National Oceanic and
Atmospheric Administration
United States Department of Commerce


 

FY 2016

Changes in ocean heat, carbon content, and ventilation: A review of the first decade of GO-SHIP global repeat hydrography

Talley, L.D., R.A. Feely, B.M. Sloyan, R. Wanninkhof, M.O. Baringer, J.L. Bullister, C.A. Carlson, S.C. Doney, R.A. Fine, E. Firing, N. Gruber, D.A. Hansell, M. Ishii, G.C. Johnson, K. Katsumata, R.M. Key, M. Kramp, C. Langdon, A.M. Macdonald, J.T. Mathis, E.L. McDonagh, S. Mecking, F.J. Millero, C.W. Mordy, T. Nakano, C.L. Sabine, W.M. Smethie, J.H. Swift, T. Tanhua, A.M. Thurnherr, M.J. Warner, and J.-Z. Zhang

Annu. Rev. Mar. Sci., 8(1), 185–215, doi: 10.1146/annurev-marine-052915-100829 (2016)


The ocean, a central component of Earth’s climate system, is changing. Given the global scope of these changes, highly accurate measurements of physical and biogeochemical properties need to be conducted over the full water column, spanning the ocean basins from coast to coast, and repeated every decade at a minimum, with a ship-based observing system.

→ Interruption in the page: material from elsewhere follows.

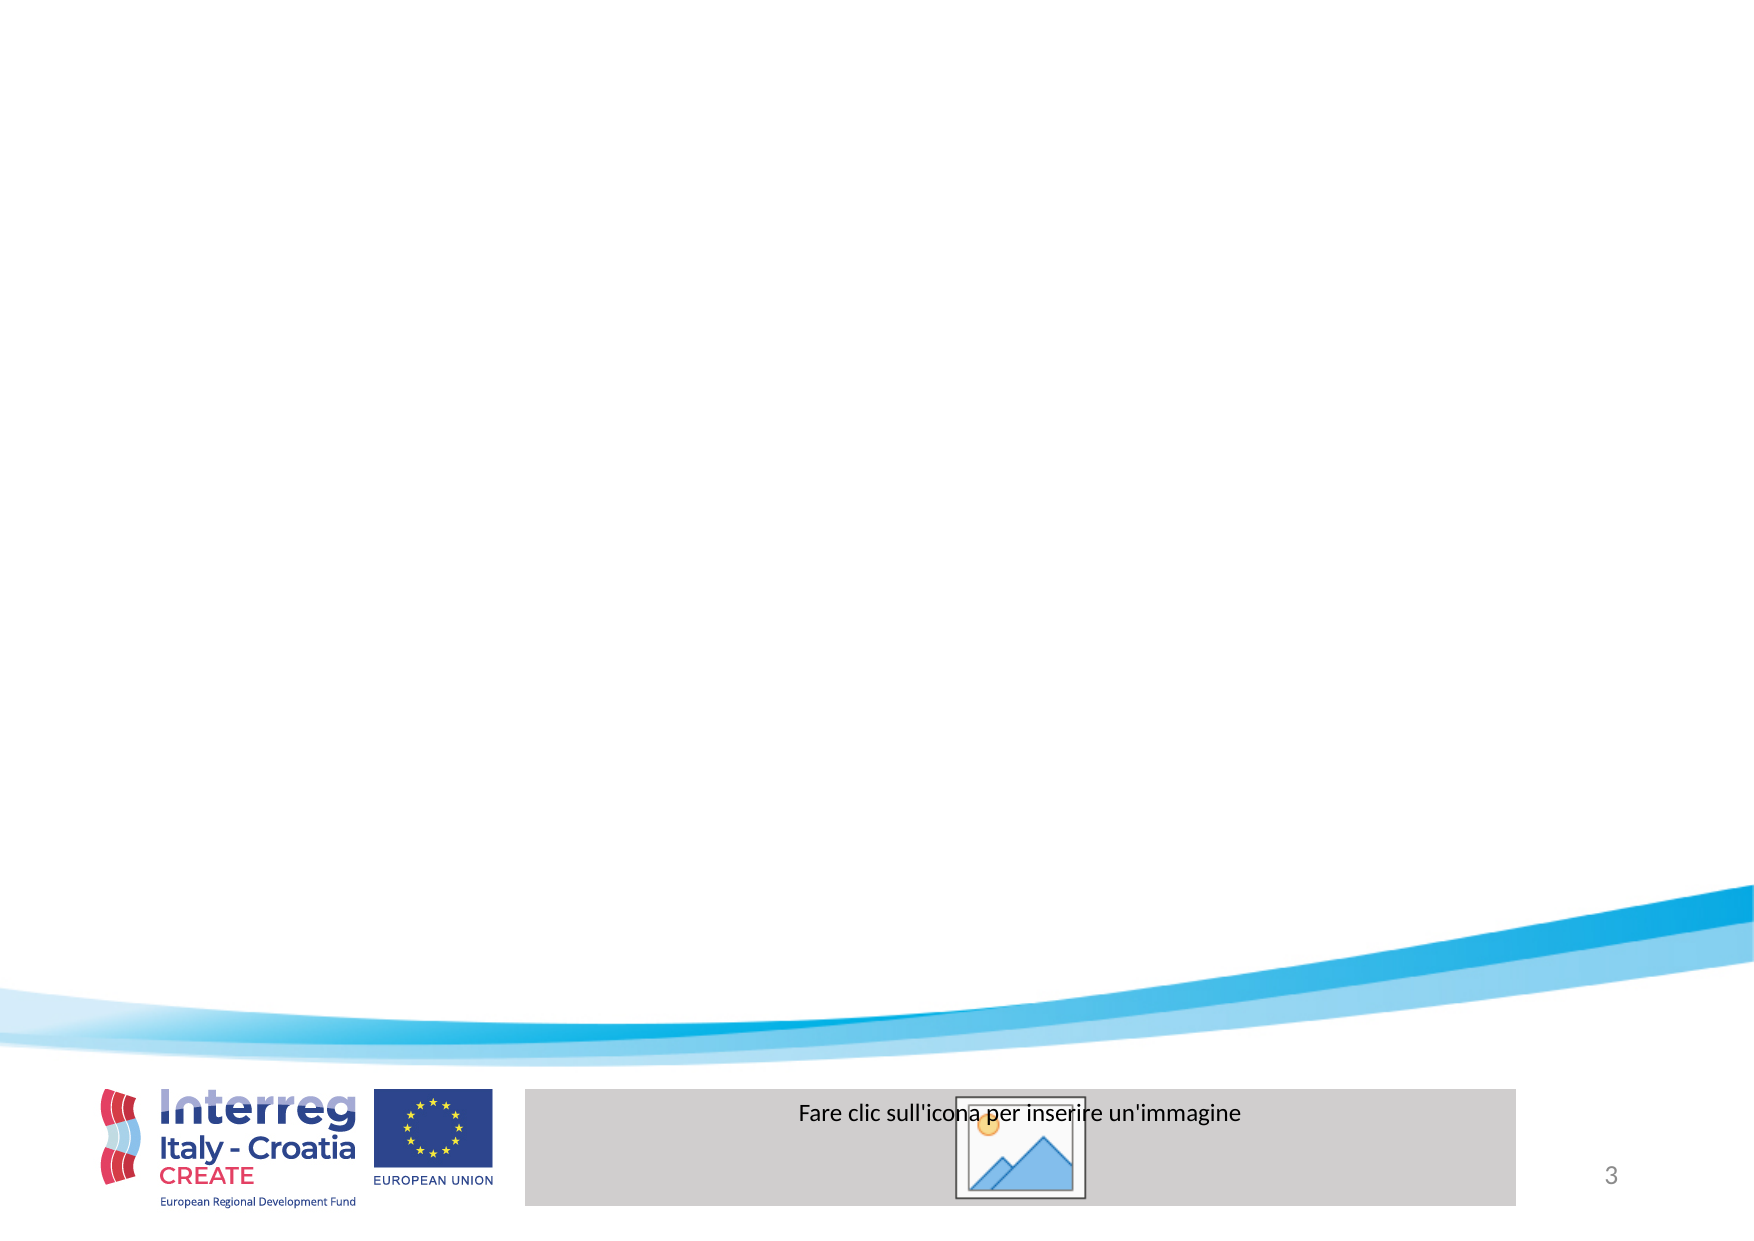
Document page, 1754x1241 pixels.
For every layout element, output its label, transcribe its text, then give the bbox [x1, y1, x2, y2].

Since the late 1970s, when the Geochemical Ocean Sections Study (GEOSECS) conducted the first global survey of this kind, the World Ocean Circulation Experiment (WOCE) and Joint Global Ocean Flux Study (JGOFS), and now the Global Ocean Ship-based Hydrographic Investigations Program (GO-SHIP) have collected these “reference standard” data that allow quantification of ocean heat and carbon uptake, and variations in salinity, oxygen, nutrients, and acidity on basin scales. The evolving GO-SHIP measurement suite also provides new global information about dissolved organic carbon, a large bioactive reservoir of carbon.